Intralogistik-Konjunktur im Pandemiejahr 2020

Die deutschen Intralogistikhersteller verbuchten 2020 ein geschätztes Minus von 10 Prozent im Produktionsvolumen. In Summe ging die Produktion auf 22 Milliarden Euro zurück. Im Vergleich dazu lag der Wert 2019 noch bei 24,5 Milliarden Euro.

„Die Pandemie hat sich natürlich auch auf die Intralogistikbranche ausgewirkt, wenn auch in den einzelnen Produktbereichen sehr unterschiedlich. Neben einem Auftragsrückgang in einigen Sparten waren wir vor allem mit Kurzarbeit, Materialengpässen und unterbrochenen Lieferketten konfrontiert. Seit dem Herbst stabilisiert sich die Situation wieder“, sagt Gordon Riske, Vorstandsvorsitzender des VDMA-Fachverbands Fördertechnik und Intralogistik und CEO der Kion GROUP AG. „Ein stark positiver Treiber war 2020 vor allem der E-Commerce. Das zusätzliche Onlinegeschäft, bspw. mit Waren des täglichen Bedarfs, hat für eine verstärkte Nachfrage nach hochautomatisierten Intralogistiklösungen gesorgt“, äußert sich Riske. Für das laufende Jahr erwartet der Fachverband ein Wachstum von 8 Prozent und damit ein Produktionsvolumen von 23,8 Milliarden Euro.

Internationale Märkte

Das Exportgeschäft der deutschen Intralogistikhersteller verbucht für 2020 ebenfalls ein Minus. „Wir schätzen, dass das Exportvolumen insgesamt um etwa 15 Prozent rückläufig ist. Gerade in den wichtigsten Kernmärkten gab es starke Rückgänge“, sagt Sascha Schmel, Geschäftsführer des VDMA-Fachverbands Fördertechnik und Intralogistik.

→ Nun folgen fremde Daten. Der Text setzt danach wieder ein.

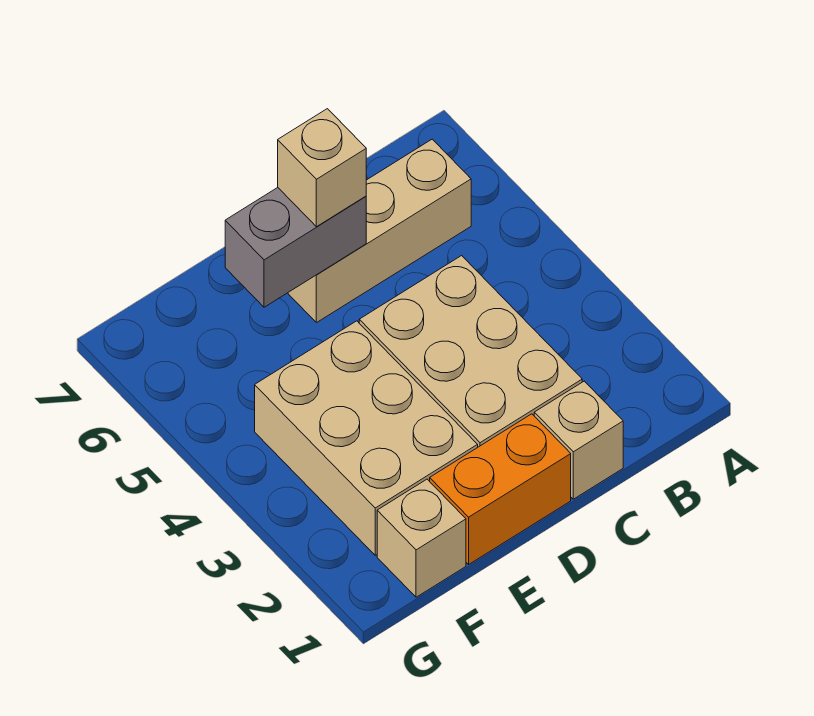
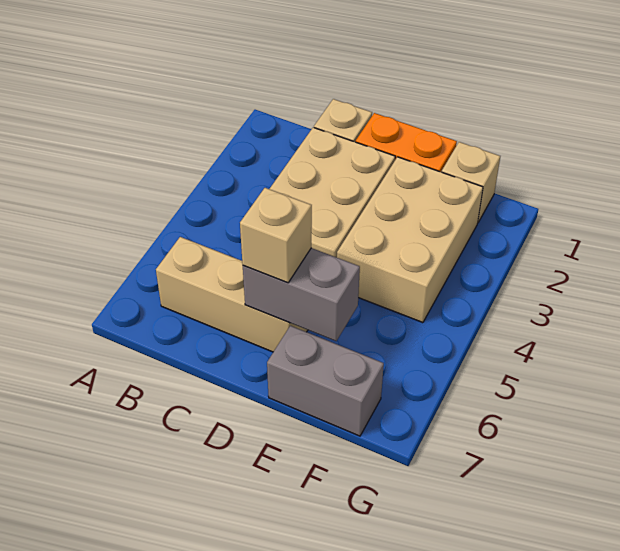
none -> grey 1x2 brick [267,326,384,436]

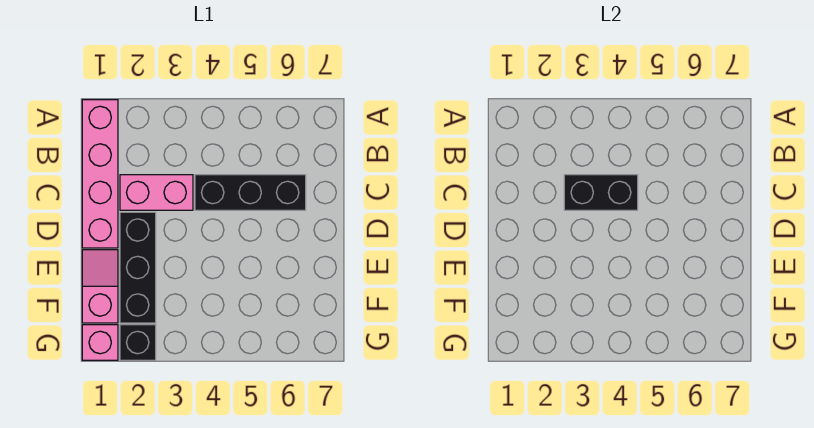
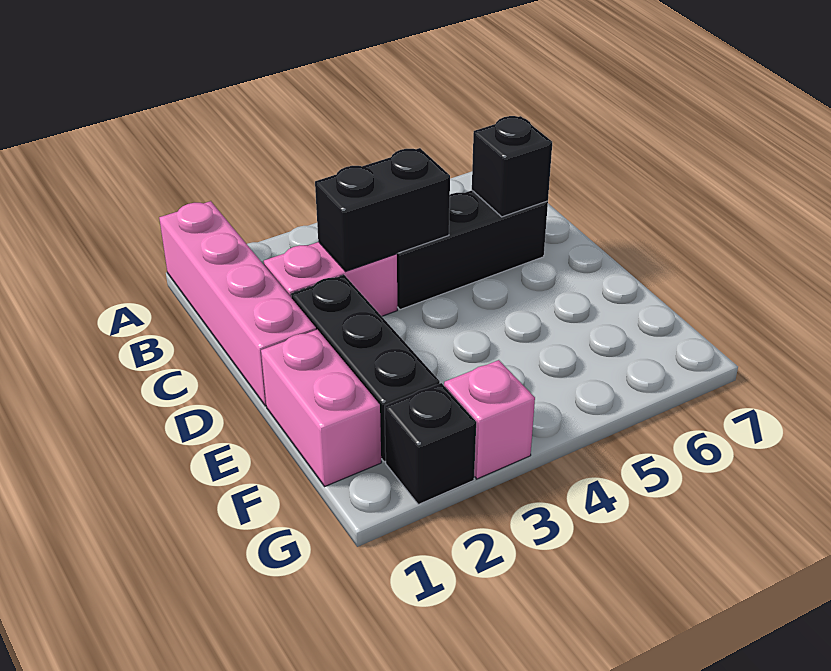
none -> black 1x1 brick [472,116,552,217]
pink 1x2 slope [82,250,118,323] -> pink 1x2 brick [261,330,381,486]
pink 1x1 brick [82,325,118,360] -> pink 1x1 brick moved to [444,360,535,479]

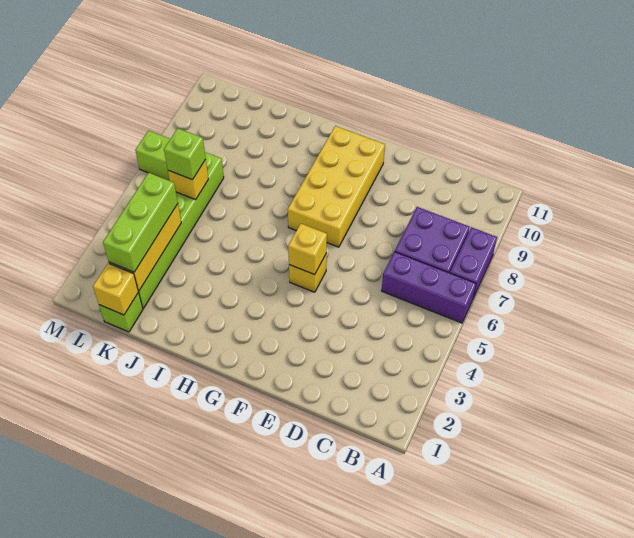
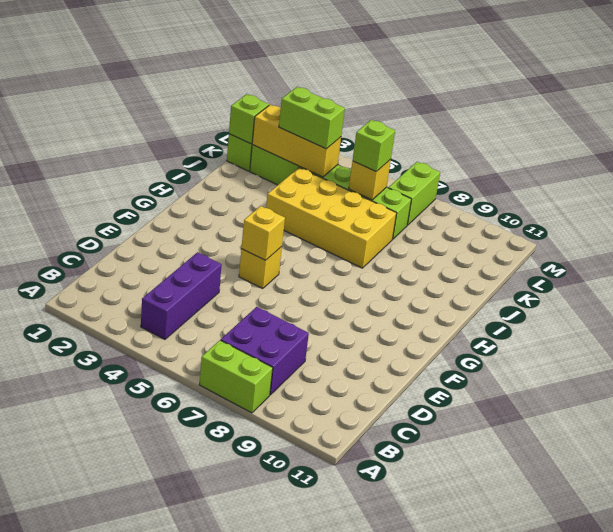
purple 1x3 brick [382,252,476,323] -> purple 1x3 brick moved to [141,252,222,339]
purple 1x2 brick [450,227,497,298] -> lime 1x2 brick [199,340,273,413]
yellow 2x4 brick [288,126,385,247] -> yellow 2x4 brick moved to [266,168,397,268]
yellow 1x1 brick [93,263,138,315] -> lime 1x1 brick [229,94,269,144]
lime 1x3 brick [103,173,178,272] -> lime 1x2 brick [279,87,345,149]

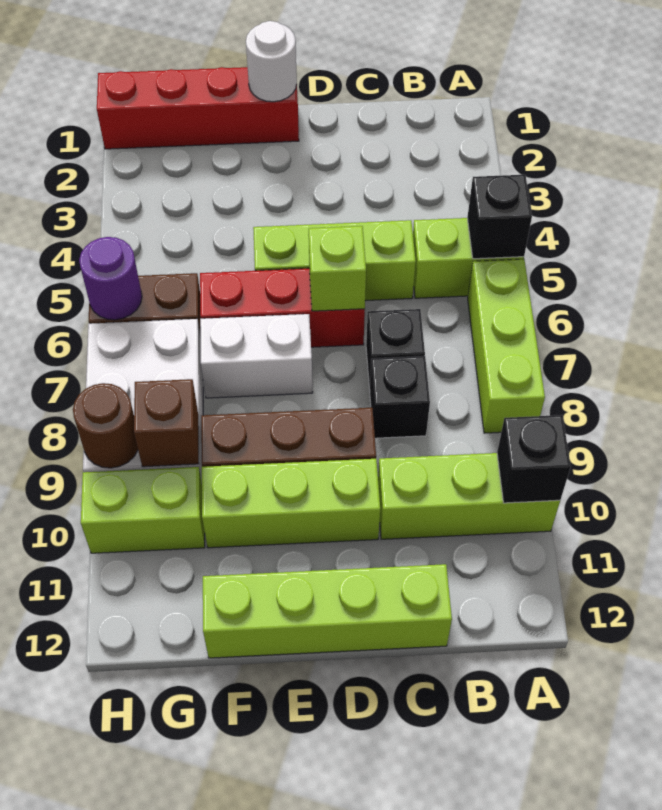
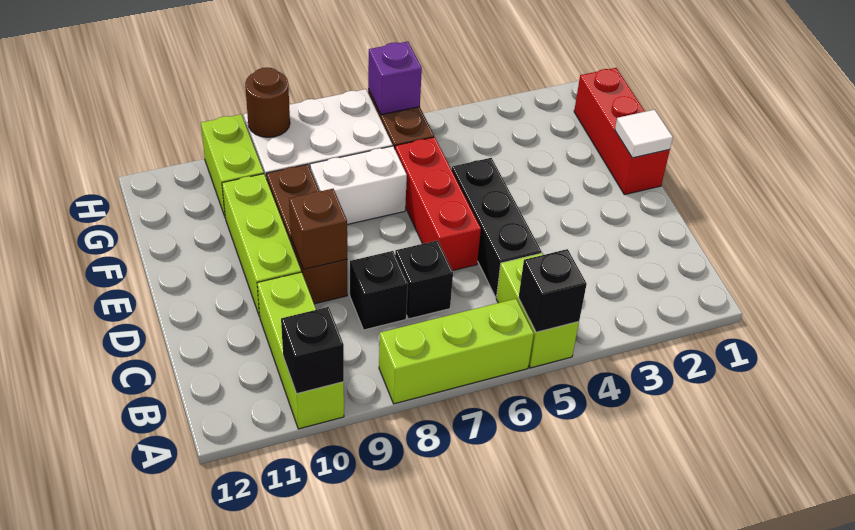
lime 1x3 brick [253,220,416,301] -> black 1x3 brick [452,158,542,297]
lime 1x4 brick [203,564,452,658] -> none
lime 1x1 brick [309,226,366,311] -> none
red 1x4 brick [97,67,299,149] -> red 1x3 brick [574,68,670,195]
white 1x1 round brick [246,21,297,102] -> white 1x1 tile [615,110,673,158]
white 1x2 brick [200,314,313,398] -> white 1x2 brick turned to [310,146,407,224]
brown 1x1 brick [134,379,199,467] -> brown 1x1 brick moved to [289,189,347,269]
purple 1x1 round brick [79,237,142,320] -> purple 1x1 brick [368,42,422,115]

Das betrifft beispielsweise den EU-27-Binnenmarkt, der bis einschließlich November 2020 knapp 20 Prozent weniger Exporte verzeichnete als im Vorjahreszeitraum. „Die hiesigen Hersteller profitierten in den vergangenen Jahren stark von der Nachfrage innerhalb der EU. Besonders Frankreich, die Niederlande und Italien waren hier die Hauptabnehmer. Diese Exportbeziehungen gingen 2020 deutlich zurück“, sagt Schmel. Auch Ausfuhren in die USA, bislang wichtigster Einzel-Abnehmer deutscher Intralogistiklösungen, gingen in diesem Zeitraum um geschätzt 23 Prozent zurück. Exporte nach China nahmen um rund 10 Prozent ab.

Blick über den Tellerrand

Im gesamten Maschinen- und Anlagenbau wirkte sich das Krisenjahr 2020 deutlich aus: die Produktion ist nach vorläufigen Berechnungen um real 12,1 Prozent gesunken. Das war das schlechteste Ergebnis seit der Finanzkrise des Jahres 2009. Für das laufende Jahr rechnet der VDMA mit einem realen Produktionszuwachs von vier Prozent, was angesichts des hohen Rückgangs im vergangenen Jahr nur den Beginn einer Aufholphase von niedrigem Niveau aus darstellt.